What to work on ->
Extract the lines of the rows below verbatim, beginning with the line containing "family: Polygalaceae" and ending with the line containing "genus: Guettarda", both included.

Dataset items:
========

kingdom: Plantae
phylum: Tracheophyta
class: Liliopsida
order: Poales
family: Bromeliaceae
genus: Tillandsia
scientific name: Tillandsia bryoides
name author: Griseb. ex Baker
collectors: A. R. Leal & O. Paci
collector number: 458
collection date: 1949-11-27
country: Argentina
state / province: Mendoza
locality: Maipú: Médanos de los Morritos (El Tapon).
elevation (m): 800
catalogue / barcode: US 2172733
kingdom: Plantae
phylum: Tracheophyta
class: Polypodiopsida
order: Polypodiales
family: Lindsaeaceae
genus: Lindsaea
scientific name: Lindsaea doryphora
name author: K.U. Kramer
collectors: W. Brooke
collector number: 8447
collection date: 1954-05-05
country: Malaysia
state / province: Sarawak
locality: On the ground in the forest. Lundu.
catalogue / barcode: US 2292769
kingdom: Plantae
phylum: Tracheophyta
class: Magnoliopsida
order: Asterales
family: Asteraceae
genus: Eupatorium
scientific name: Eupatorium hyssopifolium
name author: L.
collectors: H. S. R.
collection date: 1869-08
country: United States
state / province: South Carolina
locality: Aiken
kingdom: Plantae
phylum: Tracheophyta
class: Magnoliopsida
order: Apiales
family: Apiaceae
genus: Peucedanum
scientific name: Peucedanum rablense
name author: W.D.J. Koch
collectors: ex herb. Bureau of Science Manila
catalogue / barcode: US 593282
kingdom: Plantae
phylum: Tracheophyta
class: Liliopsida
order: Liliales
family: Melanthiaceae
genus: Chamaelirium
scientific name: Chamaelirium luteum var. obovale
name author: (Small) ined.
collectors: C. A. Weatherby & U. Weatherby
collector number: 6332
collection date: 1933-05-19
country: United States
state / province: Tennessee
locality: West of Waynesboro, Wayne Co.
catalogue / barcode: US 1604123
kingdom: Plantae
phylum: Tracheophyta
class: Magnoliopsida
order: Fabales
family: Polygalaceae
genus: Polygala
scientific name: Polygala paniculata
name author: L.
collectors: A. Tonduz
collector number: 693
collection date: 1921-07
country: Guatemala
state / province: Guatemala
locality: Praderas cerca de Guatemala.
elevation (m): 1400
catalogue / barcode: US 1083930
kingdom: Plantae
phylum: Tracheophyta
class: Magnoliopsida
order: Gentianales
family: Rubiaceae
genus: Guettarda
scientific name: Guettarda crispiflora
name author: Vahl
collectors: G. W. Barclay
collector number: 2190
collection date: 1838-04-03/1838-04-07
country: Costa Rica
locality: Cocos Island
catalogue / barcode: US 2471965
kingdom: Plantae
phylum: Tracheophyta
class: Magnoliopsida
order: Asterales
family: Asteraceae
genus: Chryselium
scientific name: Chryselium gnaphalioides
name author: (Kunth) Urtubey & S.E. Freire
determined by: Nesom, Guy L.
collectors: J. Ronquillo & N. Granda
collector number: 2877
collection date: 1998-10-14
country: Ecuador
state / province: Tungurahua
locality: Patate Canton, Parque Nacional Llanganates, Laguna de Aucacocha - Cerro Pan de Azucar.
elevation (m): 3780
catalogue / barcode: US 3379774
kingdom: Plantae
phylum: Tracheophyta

========

Output below ->
family: Polygalaceae
genus: Polygala
scientific name: Polygala paniculata
name author: L.
collectors: A. Tonduz
collector number: 693
collection date: 1921-07
country: Guatemala
state / province: Guatemala
locality: Praderas cerca de Guatemala.
elevation (m): 1400
catalogue / barcode: US 1083930
kingdom: Plantae
phylum: Tracheophyta
class: Magnoliopsida
order: Gentianales
family: Rubiaceae
genus: Guettarda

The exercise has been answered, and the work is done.